Portland has its own relationship with Chiapas and the Zapatistas.  Our presenters, not native Spanish speakers (many Zapatistas aren't either), had been eyewitnesses fairly recently (though not with PBI).

The indigenous people of Chiapas are trying to develop their locale independently of the central government and that's hard for many nationalists to stomach.  The fact that Zapatistas want to run their own school system is hard for the control freaks to accept.

The Zapatistas are routinely bullied, their crops burned, their assets stolen, by rival political parties (read "rival gangs").  The expectation is the new Mexican president, a PRI member, will turn a blind eye to the PRI's persecution of the Zapatista minority.  Other parties also engage in systematic harassment and terrorization against this unwanted (by them) upstart party.

Thanks to video campaigns, knowledge of this kind of harassment and displacement (ethnic cleansing etc.) is widely publicized.  New Yorkers know about it too.

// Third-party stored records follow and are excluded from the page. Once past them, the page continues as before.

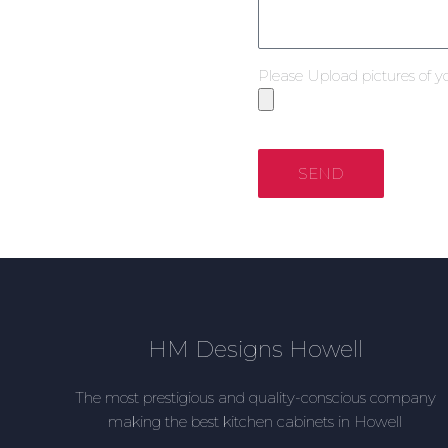
Please Upload pictures of y
SEND
HM Designs Howell
The most prestigious and quality-conscious company
making the best kitchen cabinets in Howell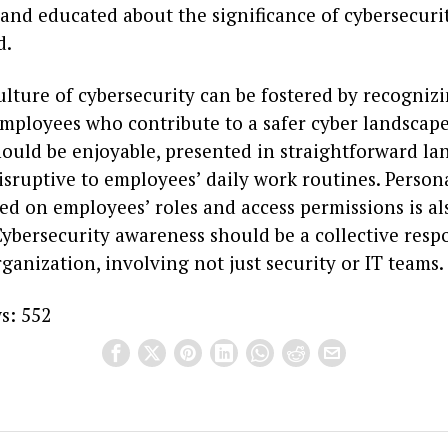
nd educated about the significance of cybersecurit
d.
ulture of cybersecurity can be fostered by recogniz
mployees who contribute to a safer cyber landscape
ould be enjoyable, presented in straightforward la
sruptive to employees’ daily work routines. Persona
ed on employees’ roles and access permissions is al
ybersecurity awareness should be a collective respo
ganization, involving not just security or IT teams.
s:
552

The conversation then turned to the Drug Wars, which rage more in the north of Mexico, not in Chiapas.  One of the Mexican nationals in our group made a speech about how USAers only needed to educate their children to not want drugs, and all would be well.  

The impact of ending Prohibition was not discussed, although that's the direction many states in the North American Federation have been taking, slowly but surely.  Another Mexican national pointed out that we had strayed from the core topic, as the war on the Zapatistas was distinct, politically and sociologically, from the Drug Wars (aka Prohibition).

The primary group leader was in a hurry to catch a plane.  She went through a few more slides, after showing two videos and going over the history.  She put the meetinghouse doors on self locking, and returned the key to the mailbox (standard procedure).  I helped with cleanup, and locked the projector away, but then left the other group leader in charge.

I joined Patrick and Steve at The Bagdad, staying on until Happy Hour.

Tomorrow I have an AFSC meeting and will mention attending this event.  Melody was aware of it thanks to her AFSC connections I'm pretty sure.  She used to work with AFSC more concertedly back in Austin.